Signature Bank got whacked because it was offering a portal to the crypto world called Signet. Once the FDIC announced a blanket deposit guarantee and the Fed offered an unlimited ability to swap bonds for cash at par, Signature would have been fine like any other bank.

Yellen just used a panicked weekend to wipe out the Signet portal. As Rahm Emanuel said, never let a crisis go to waste. This is one example of how crypto is getting strangled globally. CBDCs are being set up to replace cryptos as a digital currency.

As for gold, you can manipulate the price for short periods of time by dumping gold, painting the tape, acting in concert, etc. But those techniques are not sustainable (unless you want to sell all your gold, in which case you end up with no gold and the market still goes its way).

The London Gold Pool price rigging agreement collapsed in 1968. British Chancellor of the Exchequer Gordon Brown sold almost half of the U.K.’s gold in 1999 at a near 50-year low, a notorious effort at price manipulation known as Brown’s Bottom.

Both are good examples of how manipulation always fails in the end. The government could try a replay of FDR’s gold confiscation from 1933, but it won’t work this time because there’s no trust in the government’s promises.

There are many reasons for this. No one trusts the government today, whereas in 1933 there was a belief that FDR knew what he was doing and was trying to end the Great Depression. COVID is a good example of how people were lied to about vaccines, masks, etc.

The rule today is “Don’t get fooled again.’ No one will surrender their gold except perhaps Democrats still wearing masks. But they don’t have any gold to begin with.

The other reason gold confiscation won’t work is that gold is not fixed in price as it was in 1933. Very few saw the dollar devaluation from $20/oz to $35/oz of gold coming that FDR orchestrated in 1933.

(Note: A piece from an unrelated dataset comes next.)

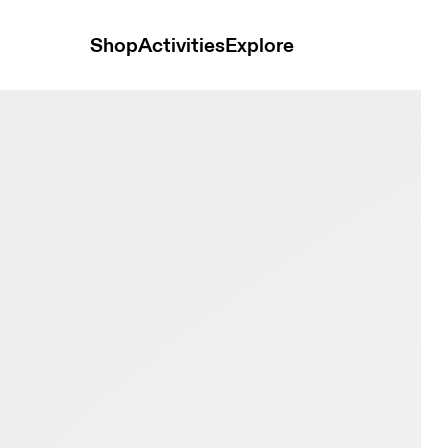
Shop
Activities
Explore
ay Black & Pink Women Tennis Shoes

That gold price increase (really a dollar devaluation) wasn’t announced until months after the confiscation. It was the ultimate in insider trading organized by FDR. Informed citizens won’t fall for that a second time.

In a non-pegged market as we have today, the crisis will come first and gold will go to $5,000 or $10,000 per ounce or higher before the government gets around to an attempted confiscation. By that point the damage is done and gold owners have their winnings.

How should everyday Americans evaluate the crisis choice between gold and cryptos as alternatives to the dollar? Ask the following questions:

Is crypto getting whacked by governments? Yes. Can gold be manipulated in the long-run? No.

Those questions and answers really answer the bigger question of how to survive the collapse of the dollar.

Gold works. Crypto doesn’t. ‘Nuff said.